The miraculous part, it seems to me, is in the ingredients that must come together to create a sunset — the Sun, the clouds, the atmosphere. You.
The Sun is a giant, nearly perfect ball of hot plasma, heated to incandescence by nuclear fusion. It is about 864,000 miles in diameter, it contains more than 99 percent of the total mass of the solar system, it is 93 million miles away, and it is the energetic source of all life. I mean, there’s a giant flaming ball somewhere far off in the great void of space, and it happens to be at the center of a solar system — the one you’re in, and, subsequently, at the center of your very existence.
Clouds are visible masses of water vapor floating in the atmosphere. Big, drifting bodies of water billowing through the sky. They appear white, reflecting back the full spectrum of the Sun’s light.
Clouds float, like oil on water, because the moist air within them is less dense than the dry air below. They can contain tons of water. It seems like a ridiculous thing to say, but the average cloud weighs 1.1 million pounds. Clouds hold all this water until it condenses and falls to Earth as rain. Along with the Sun, water is a key ingredient in the creation of life, an element central to your existence.
A layer of gases held close by Earth’s gravity surrounds the entire sphere we call home. The atmosphere is full of particles, debris, and gases — mostly nitrogen, oxygen, and carbon dioxide. Its interaction with the Sun’s light is responsible for the rich color palette we see at day’s end. As the light passes through this layer at a low angle, the shorter wavelengths — the blues and greens — are scattered and diffused. What remains are the yellows, the reds, and the oranges. Our atmosphere is where we spend our time. In it is the air we breathe. It contains the ingredients of life, and therefore, the very things from which you are composed.
When you watch the sunset, you are, in essence, watching the very miracle of your own existence. Just as the sea is a mirror to the sky, saying, “Look how beautiful you are,” the sunset is your mirror, reflecting you back at yourself, giving you an opportunity to acknowledge just how miraculous you are.
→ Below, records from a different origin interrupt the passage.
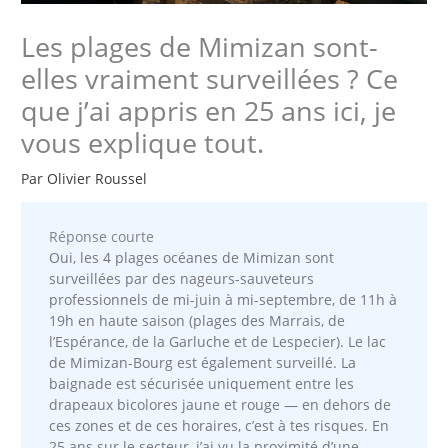
Les plages de Mimizan sont-
elles vraiment surveillées ? Ce
que j’ai appris en 25 ans ici, je
vous explique tout.
Par
Olivier Roussel
Réponse courte
Oui, les 4 plages océanes de Mimizan sont
surveillées par des nageurs-sauveteurs
professionnels de mi-juin à mi-septembre, de 11h à
19h en haute saison (plages des Marrais, de
l’Espérance, de la Garluche et de Lespecier). Le lac
de Mimizan-Bourg est également surveillé. La
baignade est sécurisée uniquement entre les
drapeaux bicolores jaune et rouge — en dehors de
ces zones et de ces horaires, c’est à tes risques. En
25 ans sur le secteur, j’ai vu la proximité d’une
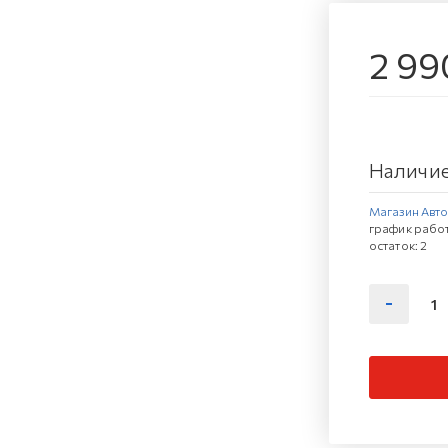
2 99
Наличие
Магазин Автов
график работ
остаток:
2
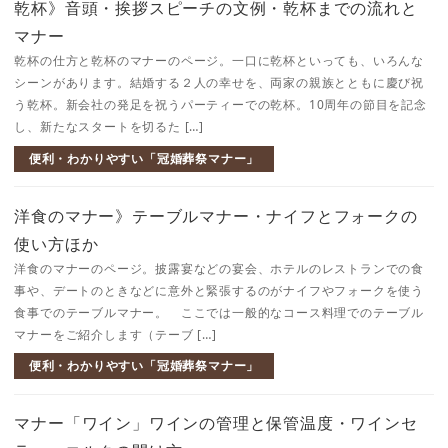
乾杯》音頭・挨拶スピーチの文例・乾杯までの流れと
マナー
乾杯の仕方と乾杯のマナーのページ。一口に乾杯といっても、いろんな
シーンがあります。結婚する２人の幸せを、両家の親族とともに慶び祝
う乾杯。新会社の発足を祝うパーティーでの乾杯。10周年の節目を記念
し、新たなスタートを切るた […]
便利・わかりやすい「冠婚葬祭マナー」
洋食のマナー》テーブルマナー・ナイフとフォークの
使い方ほか
洋食のマナーのページ。披露宴などの宴会、ホテルのレストランでの食
事や、デートのときなどに意外と緊張するのがナイフやフォークを使う
食事でのテーブルマナー。 ここでは一般的なコース料理でのテーブル
マナーをご紹介します（テーブ […]
便利・わかりやすい「冠婚葬祭マナー」
マナー「ワイン」ワインの管理と保管温度・ワインセ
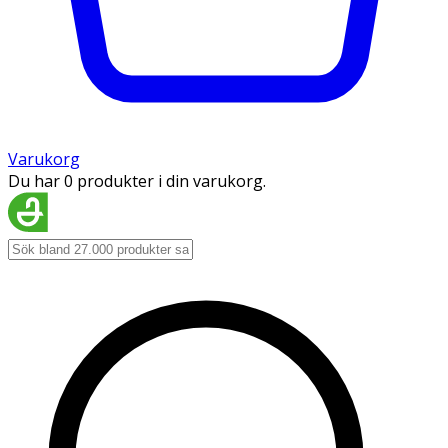
Varukorg
Du har 0 produkter i din varukorg.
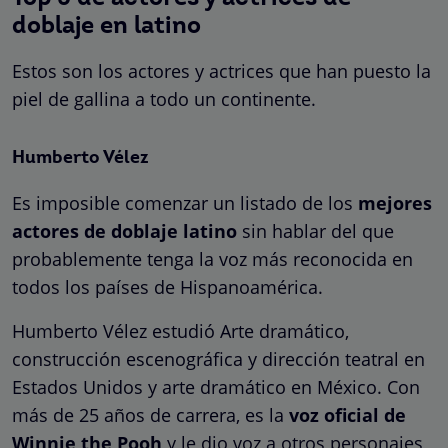
doblaje en latino
Estos son los actores y actrices que han puesto la
piel de gallina a todo un continente.
Humberto Vélez
Es imposible comenzar un listado de los
mejores
actores de doblaje latino
sin hablar del que
probablemente tenga la voz más reconocida en
todos los países de Hispanoamérica.
Humberto Vélez estudió Arte dramático,
construcción escenográfica y dirección teatral en
Estados Unidos y arte dramático en México. Con
más de 25 años de carrera, es la
voz oficial de
Winnie the Pooh
y le dio voz a otros personajes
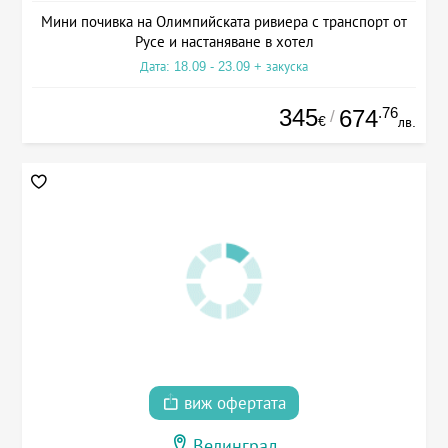
Мини почивка на Олимпийската ривиера с транспорт от
Русе и настаняване в хотел
Дата: 18.09 - 23.09 + закуска
345
.76
674
/
€
лв.
виж офертата
Велинград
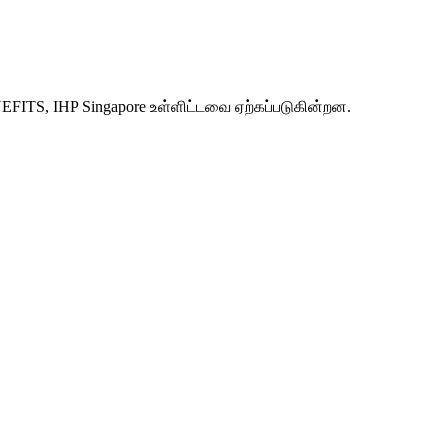
S, IHP Singapore உள்ளிட்டவை ஏற்கப்படுகின்றன.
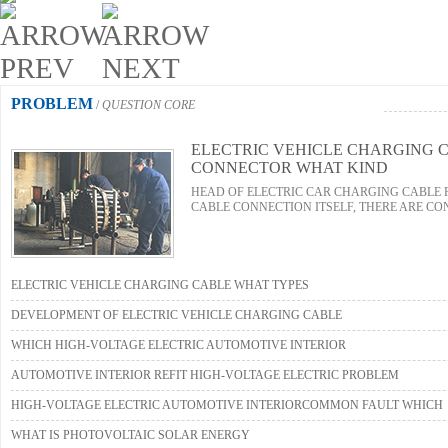
PROBLEM
/
QUESTION CORE
ELECTRIC VEHICLE CHARGING 
CONNECTOR WHAT KIND
HEAD OF ELECTRIC CAR CHARGING CABLE
CABLE CONNECTION ITSELF, THERE ARE CON
ELECTRIC VEHICLE CHARGING CABLE WHAT TYPES
DEVELOPMENT OF ELECTRIC VEHICLE CHARGING CABLE
WHICH HIGH-VOLTAGE ELECTRIC AUTOMOTIVE INTERIOR
AUTOMOTIVE INTERIOR REFIT HIGH-VOLTAGE ELECTRIC PROBLEM
HIGH-VOLTAGE ELECTRIC AUTOMOTIVE INTERIORCOMMON FAULT WHICH
WHAT IS PHOTOVOLTAIC SOLAR ENERGY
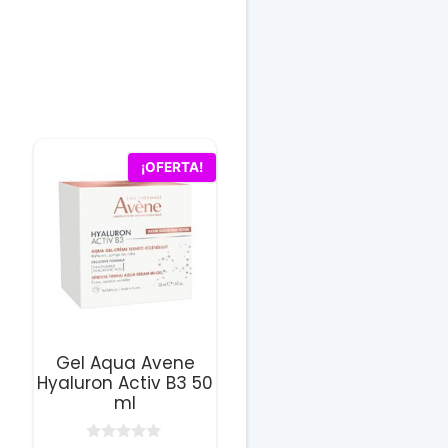
¡OFERTA!
Gel Aqua Avene
Hyaluron Activ B3 50
ml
Witnessing this daily phenomenon, you see the universe in perfect alignment: galaxies spin, planets roll in their great rotations, stars are born and die, providing the material for new endeavors. All is running perfectly.
Who am I, you might ask, to decide, because I spilled coffee on the center console of my truck this morning, that today is a bad day? There is comfort in this insignificance. There is also a sense of responsibility in the absolute unlikelihood of our existence. We are both completely irrelevant and the most important thing that has ever existed.